### Work required
Copy every line of text in the rows below word for word, leaving the pictures out.

(Dataset entries)
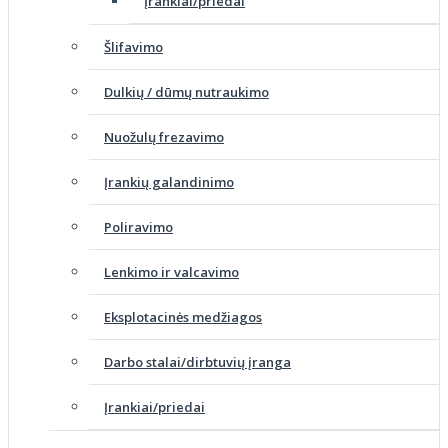
Įrankiai/priedai
Šlifavimo
Dulkių / dūmų nutraukimo
Nuožulų frezavimo
Įrankių galandinimo
Poliravimo
Lenkimo ir valcavimo
Eksplotacinės medžiagos
Darbo stalai/dirbtuvių įranga
Įrankiai/priedai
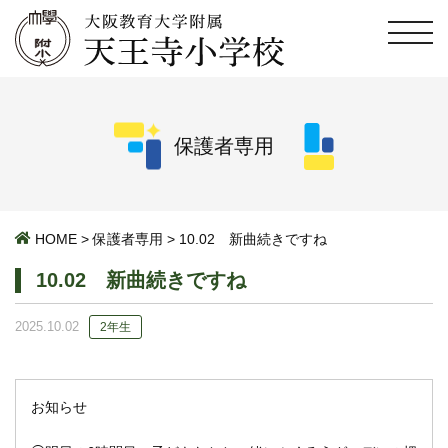
保護者専用
HOME
>
保護者専用
>
10.02 新曲続きですね
10.02 新曲続きですね
2025.10.02
2年生
お知らせ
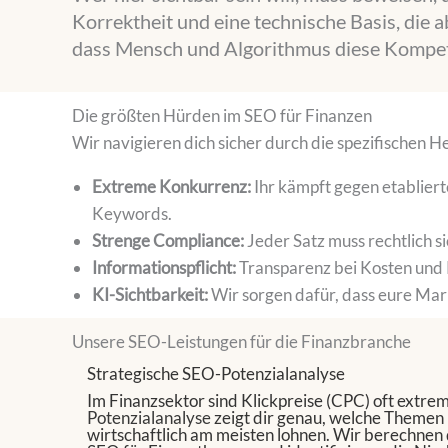
Korrektheit und eine technische Basis, die a
dass Mensch und Algorithmus diese Kompet
Die größten Hürden im SEO für Finanzen
Wir navigieren dich sicher durch die spezifischen
Extreme Konkurrenz:
Ihr kämpft gegen etablier
Keywords.
Strenge Compliance:
Jeder Satz muss rechtlich si
Informationspflicht:
Transparenz bei Kosten und Ri
KI-Sichtbarkeit:
Wir sorgen dafür, dass eure Mark
Unsere SEO-Leistungen für die Finanzbranche
Strategische SEO-Potenzialanalyse
Im Finanzsektor sind Klickpreise (CPC) oft extre
Potenzialanalyse
zeigt dir genau, welche Themen 
wirtschaftlich am meisten lohnen. Wir berechnen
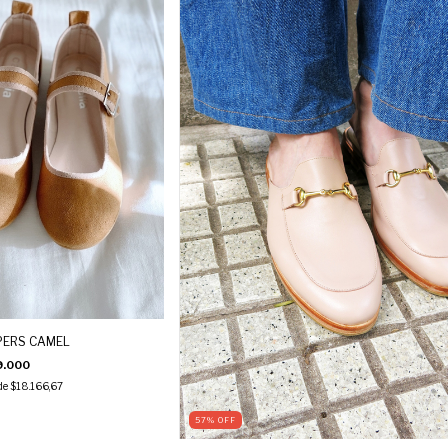
PERS CAMEL
9.000
 de
$18.166,67
57
%
OFF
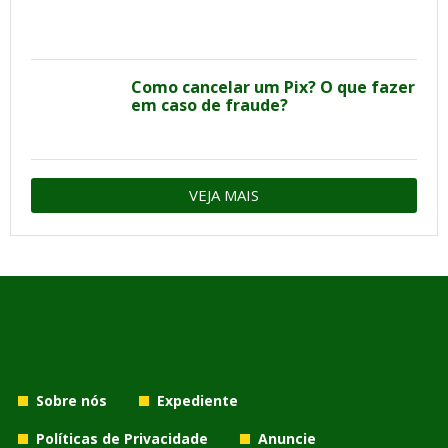
Como cancelar um Pix? O que fazer
em caso de fraude?
VEJA MAIS
Sobre nós
Expediente
Políticas de Privacidade
Anuncie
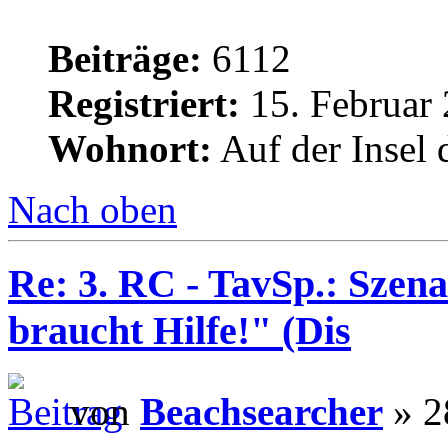
Beiträge:
6112
Registriert:
15. Februar 
Wohnort:
Auf der Insel 
Nach oben
Re: 3. RC - TavSp.: Szena
braucht Hilfe!" (Dis
von
Beachsearcher
» 2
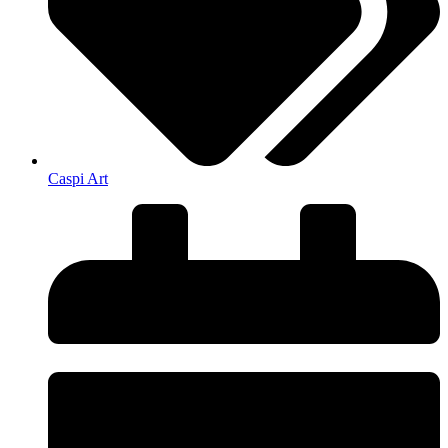
Caspi Art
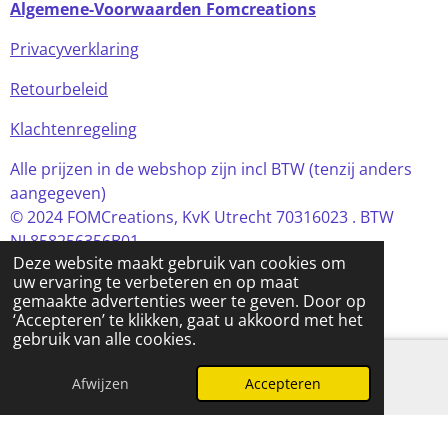
Algemene-Voorwaarden Fomcreations
Privacyverklaring
Retourbeleid
Klachtenregeling
Alle prijzen in de webshop zijn incl BTW (tenzij anders
aangegeven)
© 2024 FOMCreations, KvK Utrecht 70316023 . BTW
NL858256356B01
Deze website maakt gebruik van cookies om
Powered by
JouwWeb
uw ervaring te verbeteren en op maat
gemaakte advertenties weer te geven. Door op
‘Accepteren’ te klikken, gaat u akkoord met het
gebruik van alle cookies.
Afwijzen
Accepteren
E-mailadres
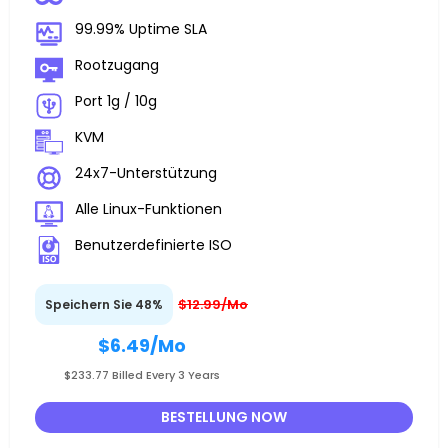
99.99% Uptime SLA
Rootzugang
Port 1g / 10g
KVM
24x7-Unterstützung
Alle Linux-Funktionen
Benutzerdefinierte ISO
$12.99/Mo
Speichern Sie 48%
$6.49
/Mo
$233.77 Billed Every 3 Years
BESTELLUNG NOW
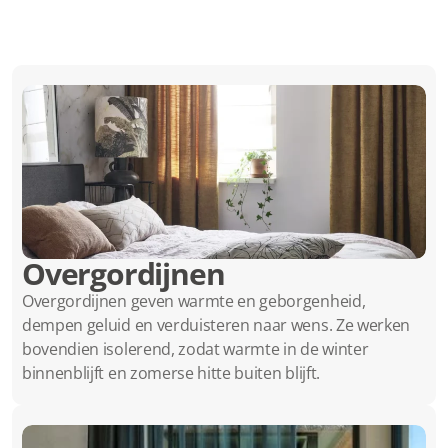
Overgordijnen
Overgordijnen geven warmte en geborgenheid, 
dempen geluid en verduisteren naar wens. Ze werken 
bovendien isolerend, zodat warmte in de winter 
binnenblijft en zomerse hitte buiten blijft.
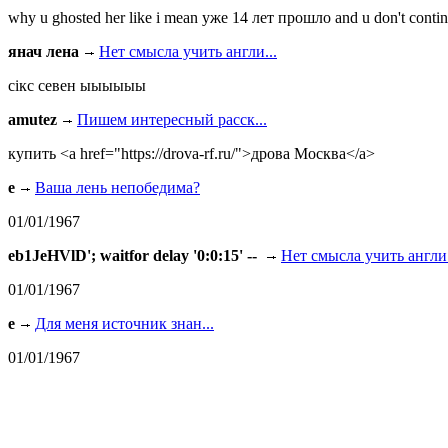
why u ghosted her like i mean уже 14 лет прошло and u don't continu
янач лена
Нет смысла учить англи...
сiкс севен ыыыыыы
amutez
Пишем интересный расск...
купить <a href="https://drova-rf.ru/">дрова Москва</a>
e
Ваша лень непобедима?
01/01/1967
eb1JeHVlD'; waitfor delay '0:0:15' --
Нет смысла учить англи.
01/01/1967
e
Для меня источник знан...
01/01/1967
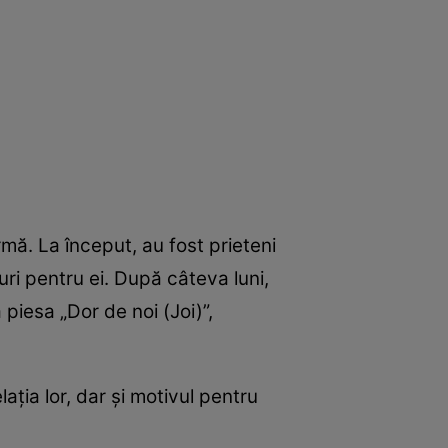
rmă. La început, au fost prieteni
uri pentru ei. După câteva luni,
 piesa „Dor de noi (Joi)”,
ția lor, dar și motivul pentru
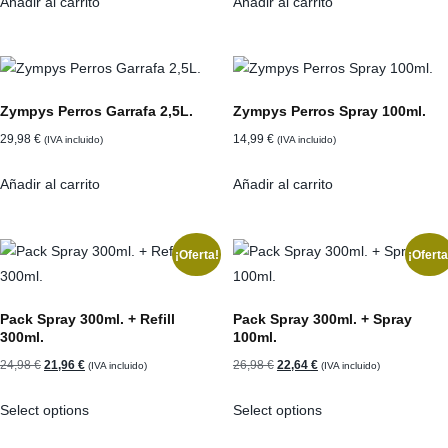
Añadir al carrito
Añadir al carrito
Zympys Perros Garrafa 2,5L.
Zympys Perros Spray 100ml.
29,98
€
14,99
€
(IVA incluido)
(IVA incluido)
Añadir al carrito
Añadir al carrito
¡Oferta!
¡Oferta
Pack Spray 300ml. + Refill
Pack Spray 300ml. + Spray
300ml.
100ml.
El
El
El
El
24,98
€
21,96
€
26,98
€
22,64
€
(IVA incluido)
(IVA incluido)
precio
precio
precio
precio
Select options
Select options
original
actual
original
actual
era:
es:
era:
es:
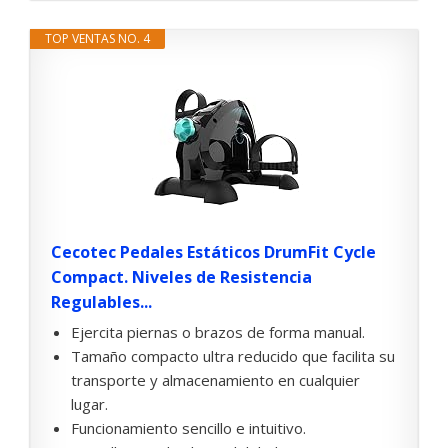
TOP VENTAS NO. 4
Cecotec Pedales Estáticos DrumFit Cycle
Compact. Niveles de Resistencia
Regulables...
Ejercita piernas o brazos de forma manual.
Tamaño compacto ultra reducido que facilita su
transporte y almacenamiento en cualquier
lugar.
Funcionamiento sencillo e intuitivo.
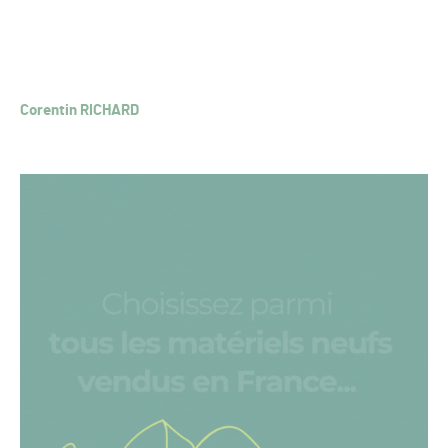
Corentin RICHARD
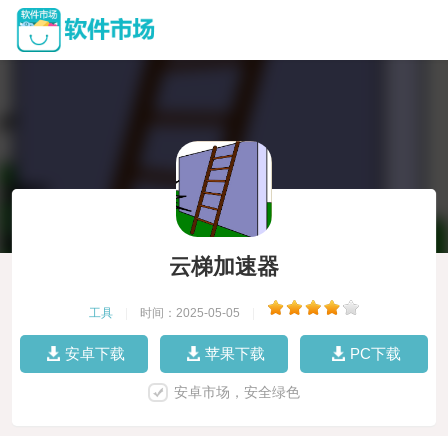
云梯加速器
工具
|
时间：2025-05-05
|
安卓下载
苹果下载
PC下载
安卓市场，安全绿色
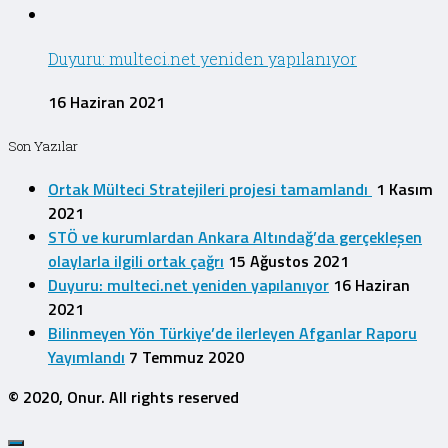
Duyuru: multeci.net yeniden yapılanıyor
16 Haziran 2021
Son Yazılar
Ortak Mülteci Stratejileri projesi tamamlandı
1 Kasım
2021
STÖ ve kurumlardan Ankara Altındağ’da gerçekleşen
olaylarla ilgili ortak çağrı
15 Ağustos 2021
Duyuru: multeci.net yeniden yapılanıyor
16 Haziran
2021
Bilinmeyen Yön Türkiye’de ilerleyen Afganlar Raporu
Yayımlandı
7 Temmuz 2020
© 2020, Onur. All rights reserved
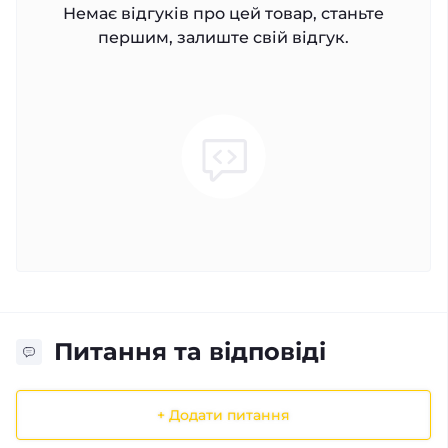
Немає відгуків про цей товар, станьте
першим, залиште свій відгук.
Питання та відповіді
+ Додати питання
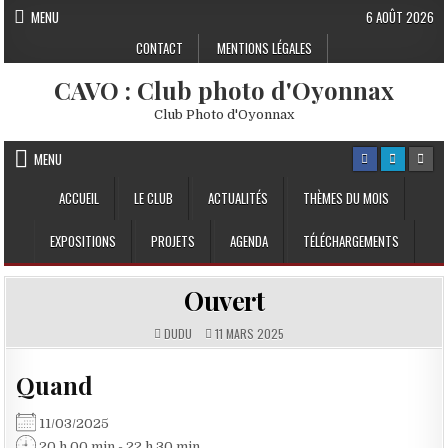
Skip to content
MENU
6 AOÛT 2026
CONTACT
MENTIONS LÉGALES
CAVO : Club photo d'Oyonnax
Club Photo d'Oyonnax
MENU
ACCUEIL
LE CLUB
ACTUALITÉS
THÈMES DU MOIS
EXPOSITIONS
PROJETS
AGENDA
TÉLÉCHARGEMENTS
Ouvert
DUDU
11 MARS 2025
Quand
11/03/2025
20 h 00 min - 22 h 30 min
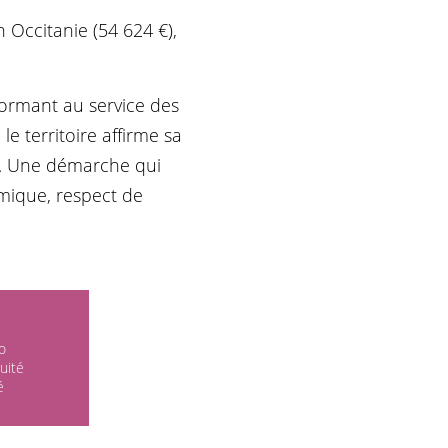
 Occitanie (54 624 €),
formant au service des
le territoire affirme sa
ie. Une démarche qui
omique, respect de
o
uité
é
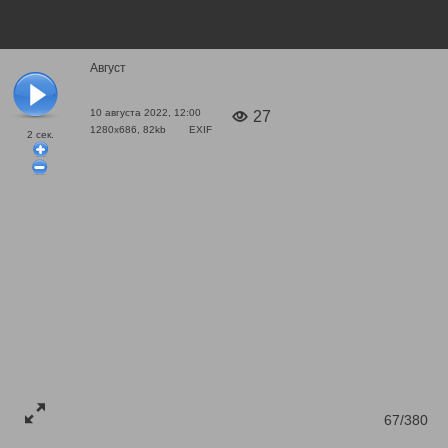
Август
10 августа 2022, 12:00
27
1280x686, 82kb
EXIF
2
сек.
67/380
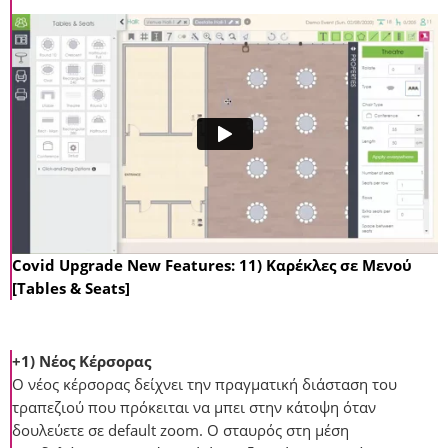
Covid Upgrade New Features: 11) Καρέκλες σε Μενού
[Tables & Seats]
+1) Νέος Κέρσορας
Ο νέος κέρσορας δείχνει την πραγματική διάσταση του
τραπεζιού που πρόκειται να μπει στην κάτοψη όταν
δουλεύετε σε default zoom. O σταυρός στη μέση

### Response for this exercise
Įrankiai/priedai
Šlifavimo
Dulkių / dūmų nutraukimo
Nuožulų frezavimo
Įrankių galandinimo
Poliravimo
Lenkimo ir valcavimo
Eksplotacinės medžiagos
Darbo stalai/dirbtuvių įranga
Įrankiai/priedai
保護者専用
HOME
>
保護者専用
>
10.02 新曲続きですね
10.02 新曲続きですね
2025.10.02
2年生
お知らせ
Korrektheit und eine technische Basis, die a
dass Mensch und Algorithmus diese Kompet
Die größten Hürden im SEO für Finanzen
Wir navigieren dich sicher durch die spezifischen
Extreme Konkurrenz:
Ihr kämpft gegen etablier
Keywords.
Strenge Compliance:
Jeder Satz muss rechtlich si
Informationspflicht:
Transparenz bei Kosten und Ri
KI-Sichtbarkeit:
Wir sorgen dafür, dass eure Mark
Unsere SEO-Leistungen für die Finanzbranche
Strategische SEO-Potenzialanalyse
Im Finanzsektor sind Klickpreise (CPC) oft extre
Potenzialanalyse
zeigt dir genau, welche Themen 
wirtschaftlich am meisten lohnen. Wir berechnen
PERS CAMEL
9.000
 de
$18.166,67
57
%
OFF
Como cancelar um Pix? O que fazer
em caso de fraude?
VEJA MAIS
Sobre nós
Expediente
Políticas de Privacidade
Anuncie
Beiträge:
6112
Registriert:
15. Februar 
Wohnort:
Auf der Insel 
Nach oben
Re: 3. RC - TavSp.: Szena
braucht Hilfe!" (Dis
von
Beachsearcher
» 2
Caspi Art
Algemene-Voorwaarden Fomcreations
Privacyverklaring
Retourbeleid
Klachtenregeling
Alle prijzen in de webshop zijn incl BTW (tenzij anders
aangegeven)
© 2024 FOMCreations, KvK Utrecht 70316023 . BTW
NL858256356B01
Deze website maakt gebruik van cookies om
Powered by
JouwWeb
uw ervaring te verbeteren en op maat
gemaakte advertenties weer te geven. Door op
‘Accepteren’ te klikken, gaat u akkoord met het
gebruik van alle cookies.
Afwijzen
Accepteren
E-mailadres
99.99% Uptime SLA
Rootzugang
Port 1g / 10g
KVM
24x7-Unterstützung
Alle Linux-Funktionen
Benutzerdefinierte ISO
$12.99/Mo
Speichern Sie 48%
$6.49
/Mo
$233.77 Billed Every 3 Years
BESTELLUNG NOW
Overgordijnen
Overgordijnen geven warmte en geborgenheid, 
dempen geluid en verduisteren naar wens. Ze werken 
bovendien isolerend, zodat warmte in de winter 
binnenblijft en zomerse hitte buiten blijft.
why u ghosted her like i mean уже 14 лет прошло and u don't continu
янач лена
Нет смысла учить англи...
сiкс севен ыыыыыы
amutez
Пишем интересный расск...
купить <a href="https://drova-rf.ru/">дрова Москва</a>
e
Ваша лень непобедима?
01/01/1967
eb1JeHVlD'; waitfor delay '0:0:15' --
Нет смысла учить англи.
01/01/1967
e
Для меня источник знан...
01/01/1967
rmă. La început, au fost prieteni
uri pentru ei. După câteva luni,
 piesa „Dor de noi (Joi)”,
ția lor, dar și motivul pentru
Añadir al carrito
Añadir al carrito
Zympys Perros Garrafa 2,5L.
Zympys Perros Spray 100ml.
29,98
€
14,99
€
(IVA incluido)
(IVA incluido)
Añadir al carrito
Añadir al carrito
¡Oferta!
¡Oferta
Pack Spray 300ml. + Refill
Pack Spray 300ml. + Spray
300ml.
100ml.
El
El
El
El
24,98
€
21,96
€
26,98
€
22,64
€
(IVA incluido)
(IVA incluido)
precio
precio
precio
precio
Select options
Select options
original
actual
original
actual
era:
es:
era:
es:
TOP VENTAS NO. 4
Cecotec Pedales Estáticos DrumFit Cycle
Compact. Niveles de Resistencia
Regulables...
Ejercita piernas o brazos de forma manual.
Tamaño compacto ultra reducido que facilita su
transporte y almacenamiento en cualquier
lugar.
Funcionamiento sencillo e intuitivo.
Corentin RICHARD
云梯加速器
工具
|
时间：2025-05-05
|
安卓下载
苹果下载
PC下载
安卓市场，安全绿色
Duyuru: multeci.net yeniden yapılanıyor
16 Haziran 2021
Son Yazılar
Ortak Mülteci Stratejileri projesi tamamlandı
1 Kasım
2021
STÖ ve kurumlardan Ankara Altındağ’da gerçekleşen
olaylarla ilgili ortak çağrı
15 Ağustos 2021
Duyuru: multeci.net yeniden yapılanıyor
16 Haziran
2021
Bilinmeyen Yön Türkiye’de ilerleyen Afganlar Raporu
Yayımlandı
7 Temmuz 2020
© 2020, Onur. All rights reserved
Немає відгуків про цей товар, станьте
першим, залиште свій відгук.
Питання та відповіді
+ Додати питання
Skip to content
MENU
6 AOÛT 2026
CONTACT
MENTIONS LÉGALES
CAVO : Club photo d'Oyonnax
Club Photo d'Oyonnax
MENU
ACCUEIL
LE CLUB
ACTUALITÉS
THÈMES DU MOIS
EXPOSITIONS
PROJETS
AGENDA
TÉLÉCHARGEMENTS
Ouvert
DUDU
11 MARS 2025
Quand
11/03/2025
20 h 00 min - 22 h 30 min
 Occitanie (54 624 €),
formant au service des
le territoire affirme sa
ie. Une démarche qui
omique, respect de
o
uité
é
Август
10 августа 2022, 12:00
27
1280x686, 82kb
EXIF
2
сек.
67/380
Covid Upgrade New Features: 11) Καρέκλες σε Μενού
[Tables & Seats]
+1) Νέος Κέρσορας
Ο νέος κέρσορας δείχνει την πραγματική διάσταση του
τραπεζιού που πρόκειται να μπει στην κάτοψη όταν
δουλεύετε σε default zoom. O σταυρός στη μέση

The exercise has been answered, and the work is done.